Error Localization, Certificates, and Hints for Probabilistic Program Verification via Slicing (Extended Version)

This paper focuses on effective user diagnostics generated during the deductive verification of probabilistic programs. Our key principle is based on providing slices for (1) error reporting, (2) proof simplification, and (3) preserving successful verification results. By formally defining these different notions on HeyVL, an existing quantitative intermediate verification language (IVL), our concepts (and implementation) can be used to obtain diagnostics for a range of probabilistic programming languages. Slicing for error reporting is a novel notion of error localization for quantitative assertions.
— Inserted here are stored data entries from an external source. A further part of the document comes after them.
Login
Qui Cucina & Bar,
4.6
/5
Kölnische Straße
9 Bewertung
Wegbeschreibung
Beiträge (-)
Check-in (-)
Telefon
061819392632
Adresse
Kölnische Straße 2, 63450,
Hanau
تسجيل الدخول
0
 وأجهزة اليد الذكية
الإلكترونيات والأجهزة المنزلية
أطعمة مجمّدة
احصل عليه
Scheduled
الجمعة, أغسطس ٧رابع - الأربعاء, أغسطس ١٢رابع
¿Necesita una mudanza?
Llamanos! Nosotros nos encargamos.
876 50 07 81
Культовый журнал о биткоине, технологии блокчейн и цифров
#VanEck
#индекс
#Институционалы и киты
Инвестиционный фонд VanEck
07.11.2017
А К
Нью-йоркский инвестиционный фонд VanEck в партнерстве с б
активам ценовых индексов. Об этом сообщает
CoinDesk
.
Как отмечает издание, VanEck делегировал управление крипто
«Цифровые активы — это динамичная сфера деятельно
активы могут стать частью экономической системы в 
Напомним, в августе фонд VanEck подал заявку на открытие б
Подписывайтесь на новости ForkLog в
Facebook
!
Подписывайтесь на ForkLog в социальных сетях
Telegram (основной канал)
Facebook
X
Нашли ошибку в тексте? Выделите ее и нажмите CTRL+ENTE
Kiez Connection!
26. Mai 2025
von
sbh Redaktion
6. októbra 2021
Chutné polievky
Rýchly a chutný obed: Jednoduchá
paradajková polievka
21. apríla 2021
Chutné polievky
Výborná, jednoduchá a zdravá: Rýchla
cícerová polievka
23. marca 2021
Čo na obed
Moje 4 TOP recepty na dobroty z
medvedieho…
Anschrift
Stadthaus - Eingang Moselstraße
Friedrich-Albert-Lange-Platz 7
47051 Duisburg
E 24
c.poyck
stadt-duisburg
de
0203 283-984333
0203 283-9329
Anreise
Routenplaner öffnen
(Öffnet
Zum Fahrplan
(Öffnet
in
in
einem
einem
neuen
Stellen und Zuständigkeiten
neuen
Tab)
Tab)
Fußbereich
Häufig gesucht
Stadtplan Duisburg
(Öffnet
We demonstrate slicing-based diagnostics on a variety of proof rules such as quantitative versions of the specification statement and invariant-based loop rules, and formally prove the correctness of specialized error messages and verification hints. We implemented our user diagnostics into the deductive verifier Caesar. Our novel implementation -- called \emph{Brutus} -- can search for slices which do or do not verify, corresponding to each of the three diagnostic notions. For error reporting (1), it exploits a binary search-based algorithm that minimizes error-witnessing slices. To solve for slices that verify (2 and 3), we empirically compare different algorithms based on unsatisfiable cores, minimal unsatisfiable subset enumeration, and a direct SMT encoding of the slicing problem. Our empirical evaluation of Brutus on existing and new benchmarks shows that we can find slices that are both small and informative.